November 5, 2009

The Wheel of Fate Is Turning… in a very complicated way.

I had heard some great things about BlazBlue. Second coming of fighting games! (Okay, less that. That was Street Fighter IV.) A really, really great and unique game! I was really tempted to buy it and try it. But no, I told myself, that would be a waste. Then I got Gamefly, and rented it. Now I’ve tried it.

Gods, it is just so complex.

I mean, I don’t know. I turned the game on and tried to play, and it seemed like nothing I was trying to do actually DID anything. I would hit buttons and my character would fly about the screen in odd angles, but never seeming to attack or anything, and just generally being ineffective. I picked another character, and the same thing happened. I just had no idea what I was doing at all. It was completely obtuse: normal fighting game knowledge only barely prepares you for this game, if at all. None of the button mashing I normally do to figure out how things work was working.

So I turned off the game, frustrated.

Then people on twitter were like “You need to watch the tutorial DVDs!” I worry about a game that requires watching long tutorial DVDs in order to be comprehended, but I pulled them up on Youtube nonetheless.

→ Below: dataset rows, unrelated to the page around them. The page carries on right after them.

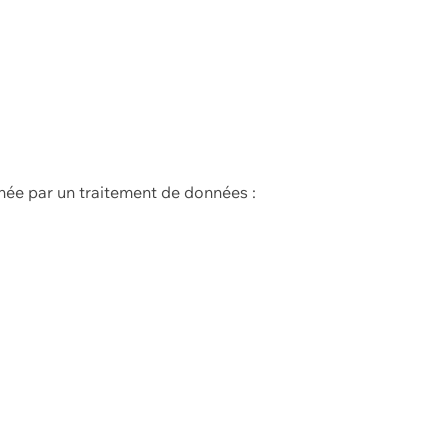
née par un traitement de données :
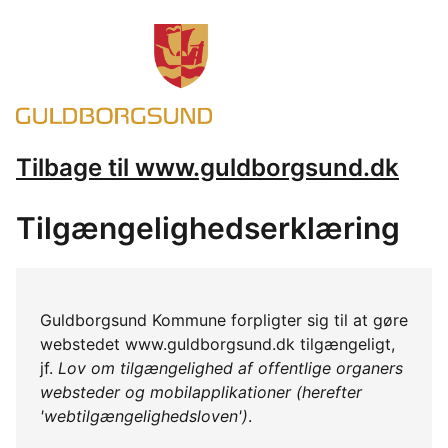
Tilbage til www.guldborgsund.dk
Tilgængelighedserklæring
Guldborgsund Kommune forpligter sig til at gøre
webstedet www.guldborgsund.dk tilgængeligt,
jf.
Lov om tilgængelighed af offentlige organers
websteder og mobilapplikationer (herefter
'webtilgængelighedsloven')
.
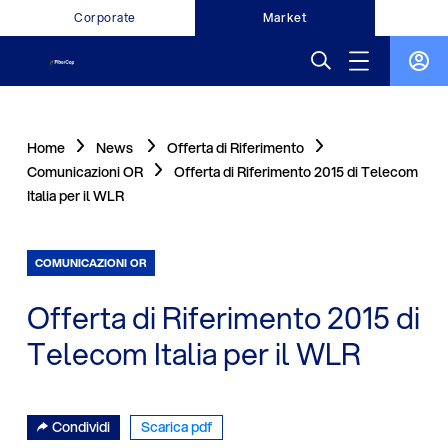
Corporate
Market
Home
News
Offerta di Riferimento
Comunicazioni OR
Offerta di Riferimento 2015 di Telecom
Italia per il WLR
COMUNICAZIONI OR
Offerta di Riferimento 2015 di
Telecom Italia per il WLR
Condividi
Scarica pdf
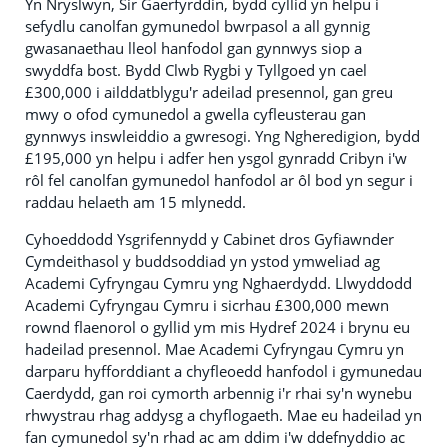
Yn Nryslwyn, Sir Gaerfyrddin, bydd cyllid yn helpu i
sefydlu canolfan gymunedol bwrpasol a all gynnig
gwasanaethau lleol hanfodol gan gynnwys siop a
swyddfa bost. Bydd Clwb Rygbi y Tyllgoed yn cael
£300,000 i ailddatblygu'r adeilad presennol, gan greu
mwy o ofod cymunedol a gwella cyfleusterau gan
gynnwys inswleiddio a gwresogi. Yng Ngheredigion, bydd
£195,000 yn helpu i adfer hen ysgol gynradd Cribyn i'w
rôl fel canolfan gymunedol hanfodol ar ôl bod yn segur i
raddau helaeth am 15 mlynedd.
Cyhoeddodd Ysgrifennydd y Cabinet dros Gyfiawnder
Cymdeithasol y buddsoddiad yn ystod ymweliad ag
Academi Cyfryngau Cymru yng Nghaerdydd. Llwyddodd
Academi Cyfryngau Cymru i sicrhau £300,000 mewn
rownd flaenorol o gyllid ym mis Hydref 2024 i brynu eu
hadeilad presennol. Mae Academi Cyfryngau Cymru yn
darparu hyfforddiant a chyfleoedd hanfodol i gymunedau
Caerdydd, gan roi cymorth arbennig i'r rhai sy'n wynebu
rhwystrau rhag addysg a chyflogaeth. Mae eu hadeilad yn
fan cymunedol sy'n rhad ac am ddim i'w ddefnyddio ac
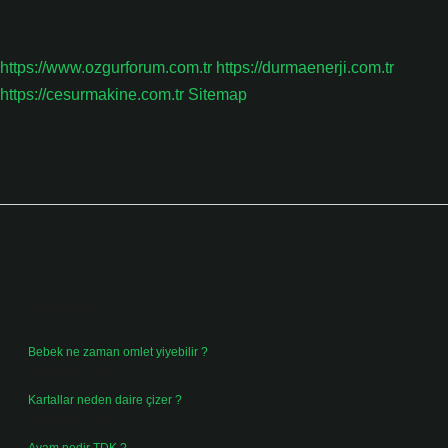
https://www.ozgurforum.com.tr
https://durmaenerji.com.tr
https://cesurmakine.com.tr
Sitemap
Sidebar
Son Yazılar
Bebek ne zaman omlet yiyebilir ?
Ağustos 6, 2026
Kartallar neden daire çizer ?
Ağustos 5, 2026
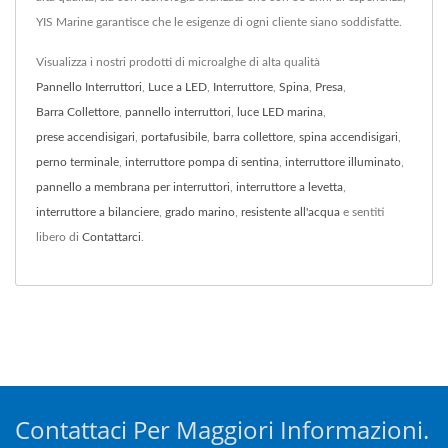
YIS Marine garantisce che le esigenze di ogni cliente siano soddisfatte.
Visualizza i nostri prodotti di microalghe di alta qualità
Pannello Interruttori
,
Luce a LED
,
Interruttore
,
Spina
,
Presa
,
Barra Collettore
,
pannello interruttori
,
luce LED marina
,
prese accendisigari
,
portafusibile
,
barra collettore
,
spina accendisigari
,
perno terminale
,
interruttore pompa di sentina
,
interruttore illuminato
,
pannello a membrana per interruttori
,
interruttore a levetta
,
interruttore a bilanciere
,
grado marino
,
resistente all'acqua
e sentiti
libero di
Contattarci
.
Contattaci Per Maggiori Informazioni.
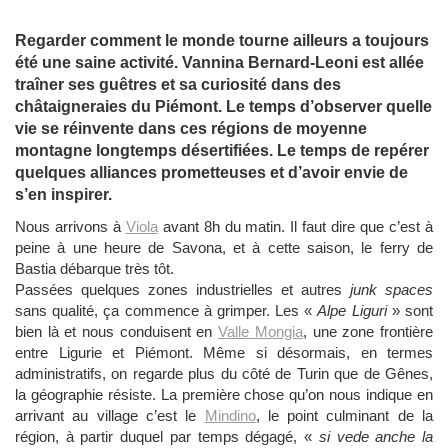
Regarder comment le monde tourne ailleurs a toujours
été une saine activité. Vannina Bernard-Leoni est allée
traîner ses guêtres et sa curiosité dans des
châtaigneraies du Piémont. Le temps d’observer quelle
vie se réinvente dans ces régions de moyenne
montagne longtemps désertifiées. Le temps de repérer
quelques alliances prometteuses et d’avoir envie de
s’en inspirer.
Nous arrivons à
Viola
avant 8h du matin. Il faut dire que c’est à
peine à une heure de Savona, et à cette saison, le ferry de
Bastia débarque très tôt.
Passées quelques zones industrielles et autres
junk spaces
sans qualité, ça commence à grimper. Les «
Alpe Liguri
» sont
bien là et nous conduisent en
Valle Mongia
, une zone frontière
entre Ligurie et Piémont. Même si désormais, en termes
administratifs, on regarde plus du côté de Turin que de Gênes,
la géographie résiste. La première chose qu’on nous indique en
arrivant au village c’est le
Mindino
, le point culminant de la
région, à partir duquel par temps dégagé, «
si vede anche la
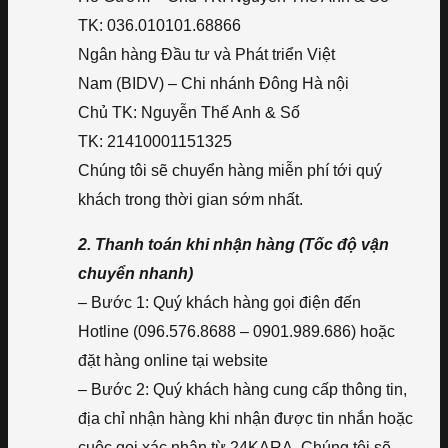
TK: 036.010101.68866
Ngân hàng Đầu tư và Phát triển Việt
Nam (BIDV) – Chi nhánh Đông Hà nội
Chủ TK: Nguyễn Thế Anh & Số
TK: 21410001151325
Chúng tôi sẽ chuyển hàng miễn phí tới quý
khách trong thời gian sớm nhất.
2. Thanh toán khi nhận hàng (Tốc độ vận
chuyển nhanh)
– Bước 1: Quý khách hàng gọi điện đến
Hotline (096.576.8688 – 0901.989.686) hoặc
đặt hàng online tại website
– Bước 2: Quý khách hàng cung cấp thông tin,
địa chỉ nhận hàng khi nhận được tin nhắn hoặc
cuộc gọi xác nhận từ 24KARA. Chúng tôi sẽ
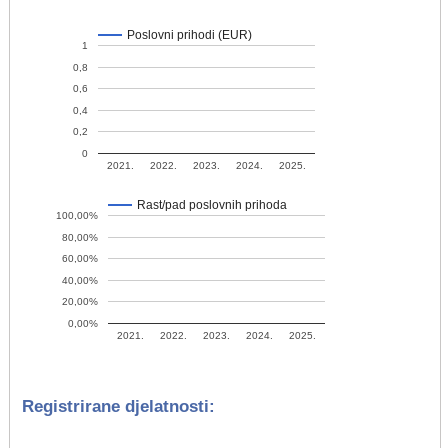
Poslovni prihodi (EUR)
1
0,8
0,6
0,4
0,2
0
2021.
2022.
2023.
2024.
2025.
Rast/pad poslovnih prihoda
100,00%
80,00%
60,00%
40,00%
20,00%
0,00%
2021.
2022.
2023.
2024.
2025.
Registrirane djelatnosti:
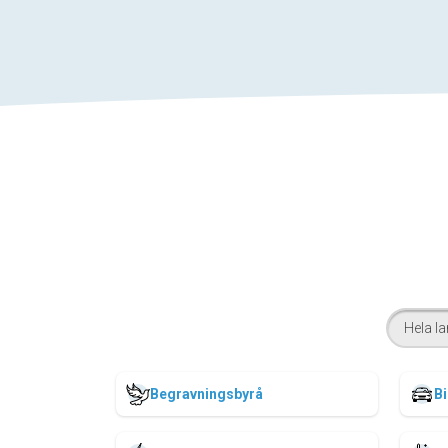
Hela la
Begravningsbyrå
Bi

I was immediately further demoralized. These videos show some really, really advanced shit. They talk about deep strategy where I was still needing to figure out how to, you know, attack people. I scoffed at the whole thing. “Ridiculous. Over-complex. But that’s music’s good.”
So I looked up some music on Youtube, and was listening to this track, which I think is pretty great, and I go “okay, I’ll give it another shot.”

So I boot the game back up and pick Carl Clover, because I like his song. And suddenly, I realize the DVDs were actually effective. I suddenly understood what I was trying to do. I mean, I wasn’t great at it, but I was pulling off combos. I was making some rudimentary versions of Carl’s combo loops that he can pull off with his sister. I was beating the computer. Impressively, the videos did what it was supposed to!

Then I sent it back to Gamefly.
Why?
Well, if I had to watch tutorial videos just to understand it, there’s NO WAY IN HELL I am getting my friends to ever touch this game for more than five minutes. Besides Jonathan, sometimes, none of them are going to be willing to invest the amount of time required to comprehend this game. BlazBlue is completely a commitment, not a game. I felt like, at least, Guilty Gear could be played on a mashy level with some amount of effectively, but this game? Not at all. There’s no casual enjoyment of this game. It is all hardcore.

So it’s not really useful to me. But good on it for existing. There has to be a core fanbase that is obscenely happy with this game. And hell, if I could get it for like 20 bucks or something, I might pick it up again and see if I can figure out Carl Clover further. But really, there’s so very little reason to train with it when I’m never going to have competition, so back it goes.